Classic token-bucket limiter — sync variant.

try_acquire is non-blocking and returns True only when the bucket has enough tokens. acquire sleeps until the bucket refills, capped by an optional wait timeout; on timeout it raises RateLimitExceededError rather than silently exceeding the bound.

Parameters

name: Human-readable identifier used in error messages. capacity: Maximum tokens the bucket holds. Bursts up to this many requests can pass immediately. refill_per_second: Steady-state admission rate. clock: Monotonic time source. Defaults to time.monotonic.

available property

available

Current token balance (mostly useful for diagnostics + tests).

try_acquire

try_acquire(tokens=1.0)

Spend tokens if available; return whether the spend succeeded.

acquire

acquire(tokens=1.0, *, timeout=None)

Block until tokens are available, or raise on timeout.

timeout is the maximum wall-clock time we will sleep waiting for refill; None waits indefinitely.

AsyncTokenBucket dataclass

AsyncTokenBucket(name, capacity, refill_per_second, clock=time.monotonic)

Async sibling of TokenBucket.

Uses asyncio.Lock so refill bookkeeping is coroutine-safe, and asyncio.sleep so waiting yields control to the event loop instead of pinning the thread. State is independent from the sync variant — choose one per downstream.

RateLimiter dataclass

RateLimiter(buckets=dict())

Composite of named token buckets, one per dimension.

Typical LLM-provider shape: rpm for requests-per-minute, input_tpm for input tokens-per-minute, output_tpm for output tokens-per-minute. Each bucket is independent; an empty buckets mapping is a valid no-op limiter.

acquire_pre_call spends RPM up front. After the call returns and UsageSnapshot is known, acquire_usage spends the input + output token budgets.

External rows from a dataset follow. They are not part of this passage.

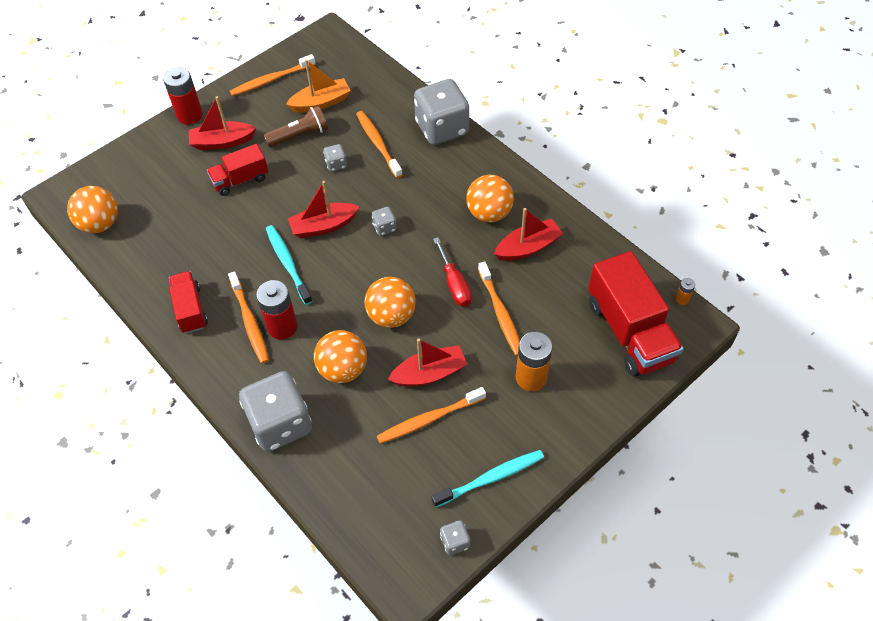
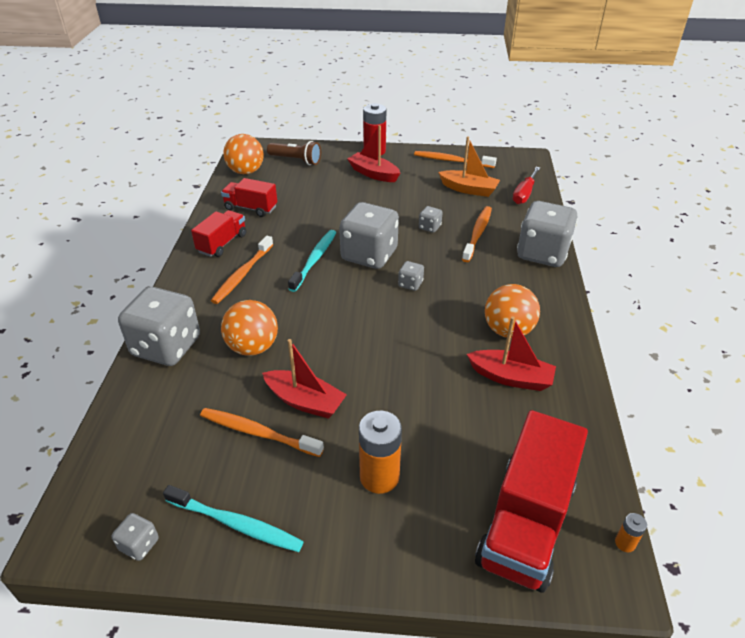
camera: 45 degrees right, 15 degrees down
(240, 180) = (355, 198): red truck -> red truck (251, 208)
(282, 327) = (256, 292): red battery -> none
(300, 135) = (428, 198): brown flashlight -> brown flashlight (296, 160)
(323, 226) = (369, 255): red boat -> grey dice
(391, 315) = (335, 341): orange ball -> none
(454, 284) = (412, 356): red screwdriver -> red screwdriver (524, 194)
(500, 313) = (420, 406): orange toothbrush -> none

This split mirrors how providers actually enforce limits.

acquire_pre_call

acquire_pre_call(*, request_cost=1.0, timeout=None)

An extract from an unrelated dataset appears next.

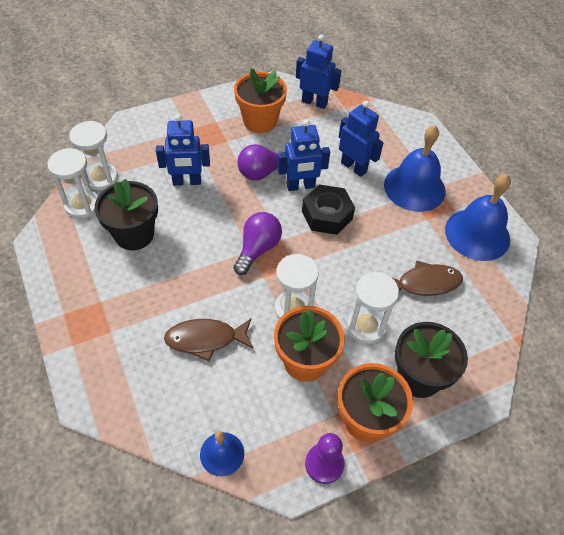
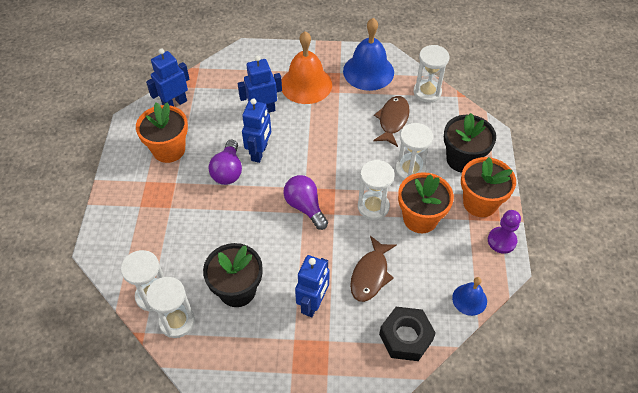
camera: 60 degrees left, 0 degrees up
(187, 182) = (202, 229): blue robot -> blue robot (313, 303)
(327, 215) = (299, 148): black nut -> black nut (406, 337)
(414, 187) = (306, 84): blue bell -> orange bell
(493, 302) = (427, 92): none -> white hourglass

Block on RPM bucket (buckets["rpm"]) if configured.

acquire_usage

acquire_usage(*, input_tokens, output_tokens, timeout=None)

Block on input/output TPM buckets after a turn completes.

AsyncRateLimiter dataclass

AsyncRateLimiter(buckets=dict())

Async sibling of RateLimiter — same semantics, async buckets.

RateLimitExceededError

RateLimitExceededError(bucket_name, tokens)

Bases: Exception

Raised when an acquire call exceeds the bucket's wait budget.

Carries the bucket name and the cost the caller tried to spend so the error message tells the caller which dimension blocked (input TPM vs RPM) and how big the request was. classify_exception maps this onto FailureScenario.LLM_ERROR (the rate-limit bucket) so existing recovery recipes pick it up unchanged.